* _Task data_:
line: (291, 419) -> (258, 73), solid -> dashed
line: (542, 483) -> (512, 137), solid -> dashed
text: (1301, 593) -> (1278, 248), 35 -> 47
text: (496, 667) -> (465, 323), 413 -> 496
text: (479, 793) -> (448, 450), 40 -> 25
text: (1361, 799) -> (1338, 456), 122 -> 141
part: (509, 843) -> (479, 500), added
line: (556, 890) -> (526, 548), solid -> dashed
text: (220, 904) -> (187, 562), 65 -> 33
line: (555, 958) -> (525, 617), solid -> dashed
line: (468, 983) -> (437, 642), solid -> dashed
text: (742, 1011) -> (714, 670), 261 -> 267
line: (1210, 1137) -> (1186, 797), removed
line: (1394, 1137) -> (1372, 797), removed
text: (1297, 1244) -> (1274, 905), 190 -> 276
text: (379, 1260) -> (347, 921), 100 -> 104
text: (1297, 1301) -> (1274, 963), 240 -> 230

--

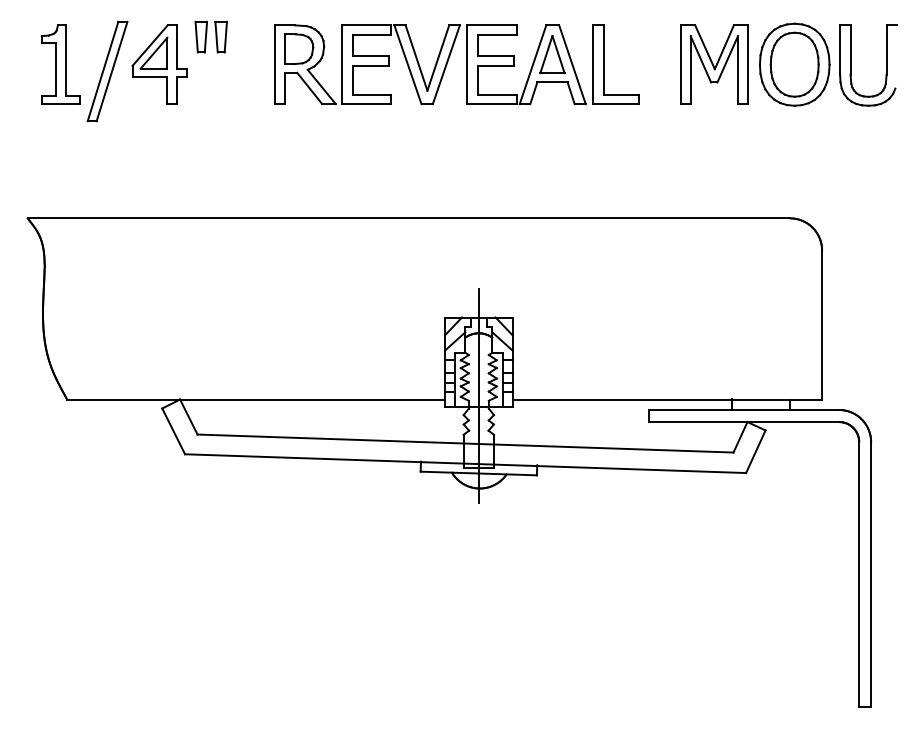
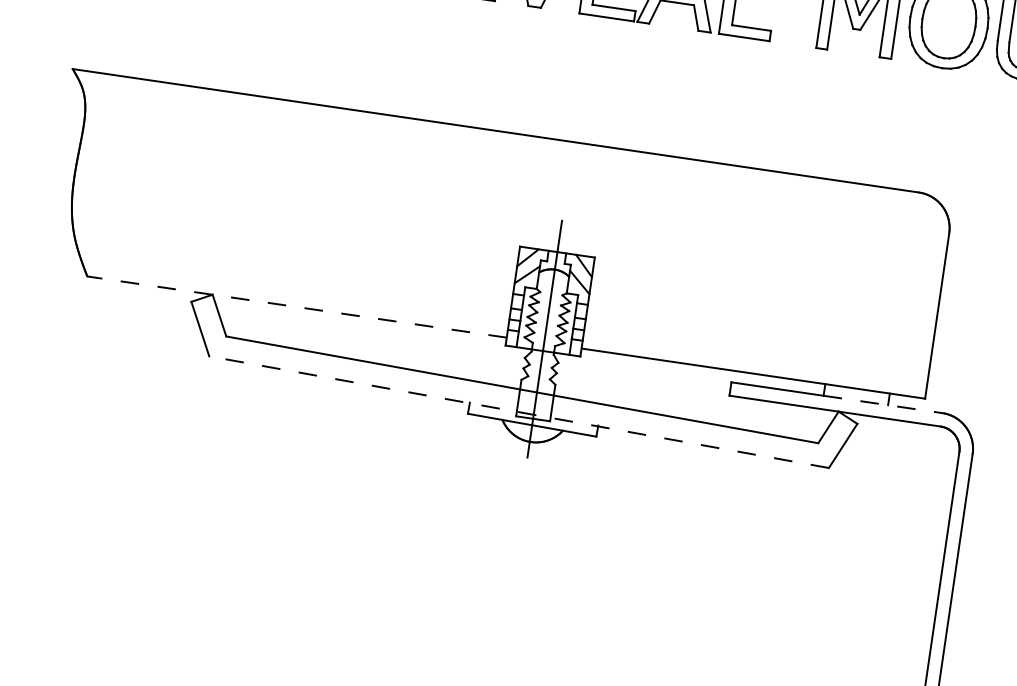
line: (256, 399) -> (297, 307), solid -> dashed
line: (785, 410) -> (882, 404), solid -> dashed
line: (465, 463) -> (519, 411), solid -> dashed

==

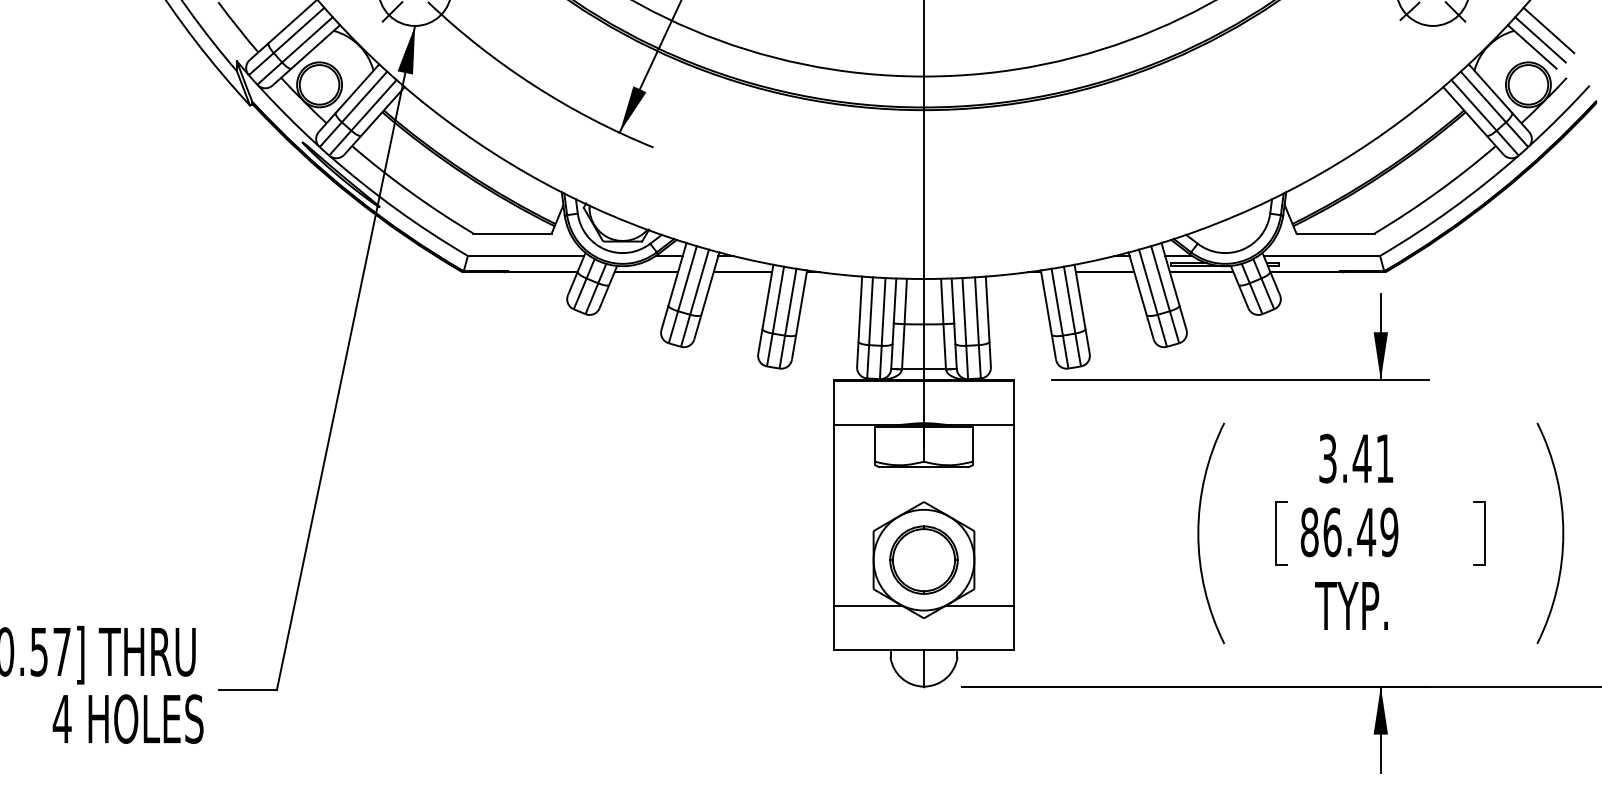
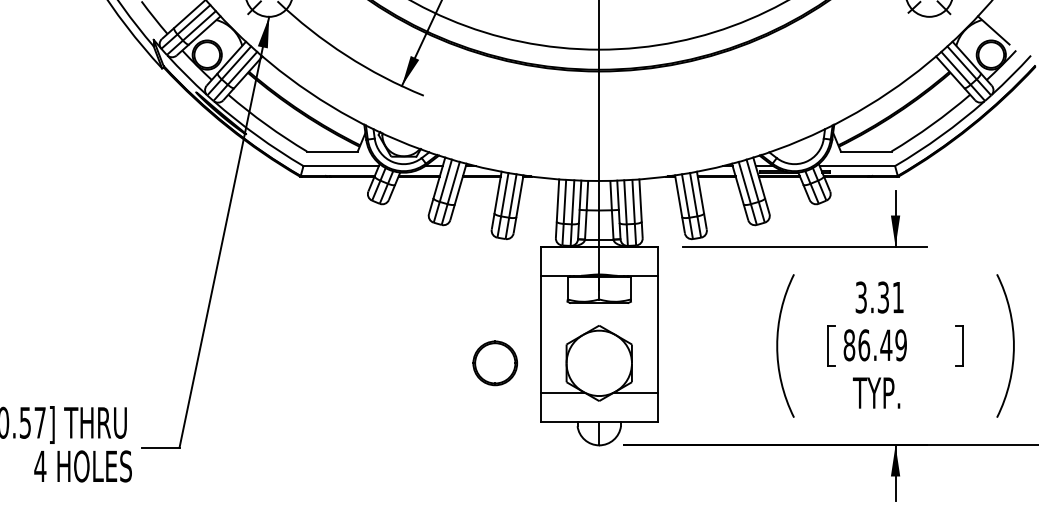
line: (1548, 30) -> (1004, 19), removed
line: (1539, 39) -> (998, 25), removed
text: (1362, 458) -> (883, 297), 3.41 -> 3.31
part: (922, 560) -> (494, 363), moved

* _Task details_: For this exercise, output exactly the lines above from the line with "line: (1548, 30) -> (1004, 19), removed" to the line with "part: (922, 560) -> (494, 363), moved", counting both, and leave out the rest.

* _Output for this exercise_:
line: (1548, 30) -> (1004, 19), removed
line: (1539, 39) -> (998, 25), removed
text: (1362, 458) -> (883, 297), 3.41 -> 3.31
part: (922, 560) -> (494, 363), moved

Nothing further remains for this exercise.